From the material below, gather every line that contains the string "patch", treating uppercase and lowercase as different.

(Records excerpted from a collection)
┌──

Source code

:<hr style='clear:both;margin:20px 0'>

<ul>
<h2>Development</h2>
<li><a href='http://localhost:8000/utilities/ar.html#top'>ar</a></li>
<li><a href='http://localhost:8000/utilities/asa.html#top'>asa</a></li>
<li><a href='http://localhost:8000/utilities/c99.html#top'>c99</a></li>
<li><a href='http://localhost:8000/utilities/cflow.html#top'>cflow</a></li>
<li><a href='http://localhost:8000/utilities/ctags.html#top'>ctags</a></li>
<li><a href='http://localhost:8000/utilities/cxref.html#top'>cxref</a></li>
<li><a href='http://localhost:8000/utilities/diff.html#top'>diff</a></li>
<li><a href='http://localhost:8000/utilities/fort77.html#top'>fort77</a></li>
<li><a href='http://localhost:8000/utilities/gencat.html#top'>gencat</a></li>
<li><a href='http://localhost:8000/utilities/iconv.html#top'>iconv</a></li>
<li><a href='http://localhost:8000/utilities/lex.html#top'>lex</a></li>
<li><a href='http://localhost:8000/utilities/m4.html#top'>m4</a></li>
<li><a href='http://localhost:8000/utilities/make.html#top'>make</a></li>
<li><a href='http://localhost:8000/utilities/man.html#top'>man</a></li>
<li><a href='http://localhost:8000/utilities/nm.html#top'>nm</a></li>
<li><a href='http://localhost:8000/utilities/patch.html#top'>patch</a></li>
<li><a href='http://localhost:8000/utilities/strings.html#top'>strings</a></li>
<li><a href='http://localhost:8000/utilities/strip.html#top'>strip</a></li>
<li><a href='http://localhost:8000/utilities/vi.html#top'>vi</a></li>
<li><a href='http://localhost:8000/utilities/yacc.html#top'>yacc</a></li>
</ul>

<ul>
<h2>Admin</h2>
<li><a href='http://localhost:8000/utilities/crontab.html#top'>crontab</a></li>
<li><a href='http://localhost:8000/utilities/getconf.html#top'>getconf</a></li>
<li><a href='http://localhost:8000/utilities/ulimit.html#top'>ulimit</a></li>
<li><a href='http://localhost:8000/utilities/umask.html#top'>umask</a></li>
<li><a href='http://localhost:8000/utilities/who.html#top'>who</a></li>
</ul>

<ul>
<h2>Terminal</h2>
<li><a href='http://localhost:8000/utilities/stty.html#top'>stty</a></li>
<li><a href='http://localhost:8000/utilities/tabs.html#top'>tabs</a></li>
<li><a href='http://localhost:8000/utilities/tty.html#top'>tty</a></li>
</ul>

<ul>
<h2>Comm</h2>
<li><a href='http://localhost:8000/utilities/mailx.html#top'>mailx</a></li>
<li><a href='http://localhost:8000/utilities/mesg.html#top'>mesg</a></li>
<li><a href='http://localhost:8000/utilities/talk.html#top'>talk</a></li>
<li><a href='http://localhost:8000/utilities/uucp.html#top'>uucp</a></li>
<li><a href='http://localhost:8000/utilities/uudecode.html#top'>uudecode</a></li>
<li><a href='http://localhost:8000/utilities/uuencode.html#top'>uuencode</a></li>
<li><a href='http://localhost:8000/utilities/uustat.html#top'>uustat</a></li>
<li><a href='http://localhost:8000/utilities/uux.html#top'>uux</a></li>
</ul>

└──

#### SOLUTION FOR THIS TASK
<li><a href='http://localhost:8000/utilities/patch.html#top'>patch</a></li>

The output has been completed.